1 Reported in 207 N.W. 185. Certiorari to the Industrial Commission to review its order denying the relator compensation under the Workmen's Compensation Act.
The case was here before. Klika v. Ind. School Dist. 161 Minn. 461,202 N.W. 30. Upon its remand the parties submitted it to the commission on the same evidence; and it found against the relator.
We have re-examined the evidence aided by the views expressed by the commission and the oral arguments and briefs of counsel. The facts are stated in the former opinion and need not be rehearsed; nor do we review the cases there cited and discussed.
There is no indication of fraud or shamming on the part of Klika. The record is free of a suggestion to that effect, or of a basis for it. His testimony should be credited. If true, it is evident that the *Page 56 tear which he felt in his right groin when the wheel of his wheelbarrow got locked in the sticky gumbo was the result of the strain then experienced; and that the strain was the exciting or immediate cause of the rupture from which he was suffering when he went to a physician a week later. The medical testimony accords, we think, with this view. Since our former opinion we have decided Frederickson v. Burns Lumber Co. 163 Minn. 394,204 N.W. 161, another hernia case. We there said:
"It may be that the referee was impressed by the medical theory that hernia is due to disease or congenital weakness; so much so at least that seldom, if ever, is it attributable to trauma alone.

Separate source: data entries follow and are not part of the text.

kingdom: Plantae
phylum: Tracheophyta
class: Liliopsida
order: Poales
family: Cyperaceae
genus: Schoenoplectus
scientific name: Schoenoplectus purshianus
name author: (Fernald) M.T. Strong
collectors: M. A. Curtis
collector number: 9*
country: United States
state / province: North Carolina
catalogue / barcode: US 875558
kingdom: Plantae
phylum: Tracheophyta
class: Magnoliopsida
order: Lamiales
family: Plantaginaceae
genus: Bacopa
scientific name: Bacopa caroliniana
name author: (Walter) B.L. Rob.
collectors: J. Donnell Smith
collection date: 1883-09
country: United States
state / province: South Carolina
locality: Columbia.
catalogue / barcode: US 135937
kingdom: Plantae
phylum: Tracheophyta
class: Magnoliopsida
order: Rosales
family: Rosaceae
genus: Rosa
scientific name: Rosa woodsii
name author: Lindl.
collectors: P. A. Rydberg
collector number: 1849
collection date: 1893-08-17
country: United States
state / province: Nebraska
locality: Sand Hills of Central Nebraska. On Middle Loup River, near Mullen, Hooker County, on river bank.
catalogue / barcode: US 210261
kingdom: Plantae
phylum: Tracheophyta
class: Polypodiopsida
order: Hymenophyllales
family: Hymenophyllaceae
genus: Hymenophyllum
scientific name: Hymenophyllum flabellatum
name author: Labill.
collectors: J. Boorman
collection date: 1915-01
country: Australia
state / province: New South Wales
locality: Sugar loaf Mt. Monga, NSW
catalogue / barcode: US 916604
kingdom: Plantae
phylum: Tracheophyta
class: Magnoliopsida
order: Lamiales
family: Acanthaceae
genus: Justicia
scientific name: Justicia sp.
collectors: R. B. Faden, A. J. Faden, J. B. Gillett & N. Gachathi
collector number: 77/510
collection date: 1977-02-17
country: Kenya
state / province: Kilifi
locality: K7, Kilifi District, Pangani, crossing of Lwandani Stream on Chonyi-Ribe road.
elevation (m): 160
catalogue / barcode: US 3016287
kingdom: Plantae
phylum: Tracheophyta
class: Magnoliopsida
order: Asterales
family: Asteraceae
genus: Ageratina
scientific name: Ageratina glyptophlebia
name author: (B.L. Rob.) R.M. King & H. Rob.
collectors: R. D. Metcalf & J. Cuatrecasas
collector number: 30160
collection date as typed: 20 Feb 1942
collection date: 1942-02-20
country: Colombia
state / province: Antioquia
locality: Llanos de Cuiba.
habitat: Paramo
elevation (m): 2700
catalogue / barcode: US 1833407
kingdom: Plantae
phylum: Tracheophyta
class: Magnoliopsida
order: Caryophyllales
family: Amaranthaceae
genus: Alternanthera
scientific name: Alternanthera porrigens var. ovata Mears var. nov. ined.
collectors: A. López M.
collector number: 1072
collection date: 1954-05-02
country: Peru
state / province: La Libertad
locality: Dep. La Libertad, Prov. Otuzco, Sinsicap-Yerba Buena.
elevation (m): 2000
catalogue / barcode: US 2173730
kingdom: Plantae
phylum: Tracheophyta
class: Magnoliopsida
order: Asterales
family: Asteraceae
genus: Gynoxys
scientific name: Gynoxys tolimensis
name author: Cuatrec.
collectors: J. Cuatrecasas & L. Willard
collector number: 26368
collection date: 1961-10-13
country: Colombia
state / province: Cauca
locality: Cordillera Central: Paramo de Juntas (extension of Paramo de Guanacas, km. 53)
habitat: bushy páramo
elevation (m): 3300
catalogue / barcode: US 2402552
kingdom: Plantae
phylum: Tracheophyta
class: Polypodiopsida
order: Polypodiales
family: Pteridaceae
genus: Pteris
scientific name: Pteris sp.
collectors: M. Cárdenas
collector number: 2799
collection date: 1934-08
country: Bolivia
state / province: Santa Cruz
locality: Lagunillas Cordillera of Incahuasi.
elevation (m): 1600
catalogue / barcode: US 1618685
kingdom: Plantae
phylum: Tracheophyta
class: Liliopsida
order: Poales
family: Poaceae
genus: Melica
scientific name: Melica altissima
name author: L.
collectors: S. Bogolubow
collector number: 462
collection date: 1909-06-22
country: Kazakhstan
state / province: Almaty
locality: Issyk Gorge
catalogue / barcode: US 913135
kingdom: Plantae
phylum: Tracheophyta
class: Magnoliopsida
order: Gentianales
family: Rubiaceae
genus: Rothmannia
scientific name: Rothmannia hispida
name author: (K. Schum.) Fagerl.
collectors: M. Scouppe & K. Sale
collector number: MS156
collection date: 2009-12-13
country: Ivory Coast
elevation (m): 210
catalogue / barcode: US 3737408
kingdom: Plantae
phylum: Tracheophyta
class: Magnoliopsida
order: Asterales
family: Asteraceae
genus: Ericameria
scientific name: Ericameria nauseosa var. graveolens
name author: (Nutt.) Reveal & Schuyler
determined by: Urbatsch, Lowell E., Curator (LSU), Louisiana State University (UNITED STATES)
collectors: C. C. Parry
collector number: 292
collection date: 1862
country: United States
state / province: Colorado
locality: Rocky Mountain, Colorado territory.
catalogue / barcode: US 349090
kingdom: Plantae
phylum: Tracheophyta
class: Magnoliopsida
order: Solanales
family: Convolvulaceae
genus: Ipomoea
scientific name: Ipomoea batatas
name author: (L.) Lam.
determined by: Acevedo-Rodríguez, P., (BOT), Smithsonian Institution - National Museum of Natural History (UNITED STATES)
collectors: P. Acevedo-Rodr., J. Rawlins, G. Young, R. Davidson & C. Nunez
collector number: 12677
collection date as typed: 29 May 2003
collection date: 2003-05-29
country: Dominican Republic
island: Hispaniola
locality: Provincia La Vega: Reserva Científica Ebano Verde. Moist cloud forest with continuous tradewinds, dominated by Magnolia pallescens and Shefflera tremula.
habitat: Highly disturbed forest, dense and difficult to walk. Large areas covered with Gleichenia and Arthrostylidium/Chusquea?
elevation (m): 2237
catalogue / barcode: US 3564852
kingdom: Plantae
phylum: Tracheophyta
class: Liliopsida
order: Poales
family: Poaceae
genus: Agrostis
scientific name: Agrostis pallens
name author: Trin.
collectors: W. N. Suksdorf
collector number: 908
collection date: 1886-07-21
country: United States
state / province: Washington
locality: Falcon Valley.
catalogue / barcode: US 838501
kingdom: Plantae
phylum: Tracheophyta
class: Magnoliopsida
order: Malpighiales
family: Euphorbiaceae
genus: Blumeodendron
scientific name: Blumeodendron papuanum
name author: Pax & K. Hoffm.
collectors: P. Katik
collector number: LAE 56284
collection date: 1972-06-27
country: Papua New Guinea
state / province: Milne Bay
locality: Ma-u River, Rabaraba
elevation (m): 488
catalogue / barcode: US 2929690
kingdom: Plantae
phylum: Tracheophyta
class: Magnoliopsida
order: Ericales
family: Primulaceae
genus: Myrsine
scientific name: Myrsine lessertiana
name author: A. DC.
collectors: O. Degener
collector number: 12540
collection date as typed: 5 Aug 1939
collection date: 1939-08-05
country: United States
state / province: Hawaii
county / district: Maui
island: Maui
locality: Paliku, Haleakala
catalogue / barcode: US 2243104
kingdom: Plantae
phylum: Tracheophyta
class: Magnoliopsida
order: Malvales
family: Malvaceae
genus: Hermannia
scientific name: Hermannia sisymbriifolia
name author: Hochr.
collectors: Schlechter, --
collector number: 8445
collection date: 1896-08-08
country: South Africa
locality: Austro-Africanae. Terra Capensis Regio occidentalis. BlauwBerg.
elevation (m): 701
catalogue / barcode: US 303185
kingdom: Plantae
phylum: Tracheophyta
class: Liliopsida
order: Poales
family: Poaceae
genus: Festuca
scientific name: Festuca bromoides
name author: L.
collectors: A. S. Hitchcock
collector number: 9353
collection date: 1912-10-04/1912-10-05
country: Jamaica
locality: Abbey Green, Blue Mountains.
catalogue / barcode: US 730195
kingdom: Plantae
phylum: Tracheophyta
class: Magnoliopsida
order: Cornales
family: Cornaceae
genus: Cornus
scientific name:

However well founded that notion may be from the medical standpoint, the compensation law is concerned not at all with the initial or contributing cause of the disease, (to call it that), but solely with the immediate or exciting cause of the occupational disability."
It may be conceded that Klika was predisposed at the time to a hernia; that a hernia likely would have developed sometime, perhaps soon; that his condition, call it a disease if we should, was progressive and progressing; and that a hernia was gradually developing and would soon manifest itself. But conceding all this, if the strain to which he was subjected caused its development so that he had a hernia when his physician examined him, the strain was the immediate and exciting cause, the cause which satisfies the compensation act. That compensation follows when an accident is the exciting or immediate cause of the development of a hernia, and that a medical classification of hernia as a disease does not affect the application of the compensation act, was held on the former appeal; and in Wilkins v. Ben's Home Oil Co. supra, page 41, the subject is discussed at such length as to preclude the necessity of further consideration.
Applying the law, as we have from time to time stated it, to the evidence before us but one judicial result is permitted. There should be compensation.
The case is remanded with directions to proceed with an award of compensation. An attorney's fee of $50 is allowed.